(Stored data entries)

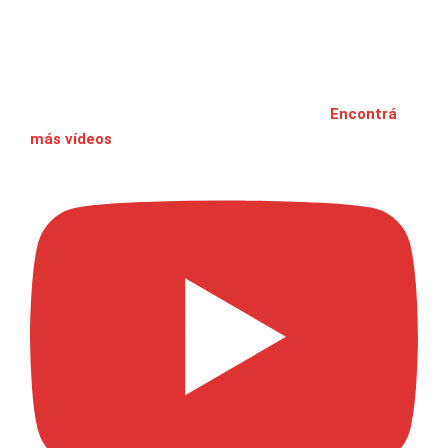
Encontrá
más vídeos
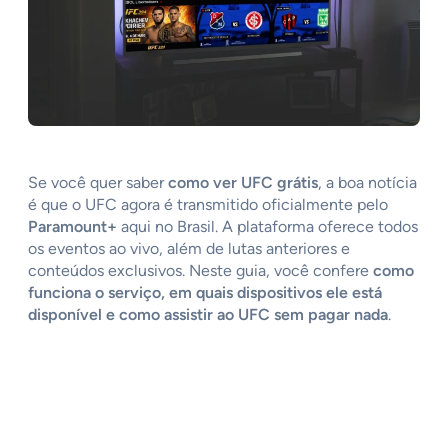
Se você quer saber
como ver UFC grátis
, a boa notícia
é que o UFC agora é transmitido oficialmente pelo
Paramount+
aqui no Brasil. A plataforma oferece todos
os eventos ao vivo, além de lutas anteriores e
conteúdos exclusivos. Neste guia, você confere
como
funciona o serviço, em quais dispositivos ele está
disponível e como assistir ao UFC sem pagar nada
.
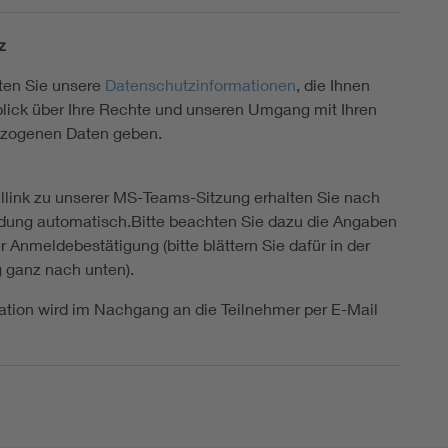
z
ten Sie unsere
Datenschutzinformationen
, die Ihnen
lick über Ihre Rechte und unseren Umgang mit Ihren
zogenen Daten geben.
link zu unserer MS-Teams-Sitzung erhalten Sie nach
dung automatisch.Bitte beachten Sie dazu die Angaben
 Anmeldebestätigung (bitte blättern Sie dafür in der
 ganz nach unten).
ation wird im Nachgang an die Teilnehmer per E-Mail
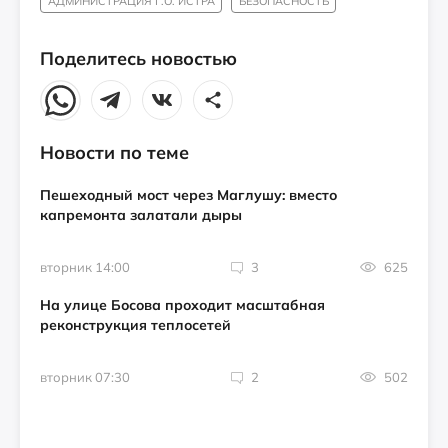
АДМИНИСТРАЦИЯ Г.О. ИСТРА
БЕЗОПАСНОСТЬ
Поделитесь новостью
Новости по теме
Пешеходный мост через Маглушу: вместо
капремонта залатали дыры
вторник 14:00
3
625
На улице Босова проходит масштабная
реконструкция теплосетей
вторник 07:30
2
502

## [ABOUT THIS TASK]
Transcribe every line of text from the items above, keeping each line unchanged and in its original order. Leave the pictures out.

## [REPLY]
Encontrá
más vídeos
Se você quer saber
como ver UFC grátis
, a boa notícia
é que o UFC agora é transmitido oficialmente pelo
Paramount+
aqui no Brasil. A plataforma oferece todos
os eventos ao vivo, além de lutas anteriores e
conteúdos exclusivos. Neste guia, você confere
como
funciona o serviço, em quais dispositivos ele está
disponível e como assistir ao UFC sem pagar nada
.
z
ten Sie unsere
Datenschutzinformationen
, die Ihnen
lick über Ihre Rechte und unseren Umgang mit Ihren
zogenen Daten geben.
link zu unserer MS-Teams-Sitzung erhalten Sie nach
dung automatisch.Bitte beachten Sie dazu die Angaben
 Anmeldebestätigung (bitte blättern Sie dafür in der
 ganz nach unten).
ation wird im Nachgang an die Teilnehmer per E-Mail
АДМИНИСТРАЦИЯ Г.О. ИСТРА
БЕЗОПАСНОСТЬ
Поделитесь новостью
Новости по теме
Пешеходный мост через Маглушу: вместо
капремонта залатали дыры
вторник 14:00
3
625
На улице Босова проходит масштабная
реконструкция теплосетей
вторник 07:30
2
502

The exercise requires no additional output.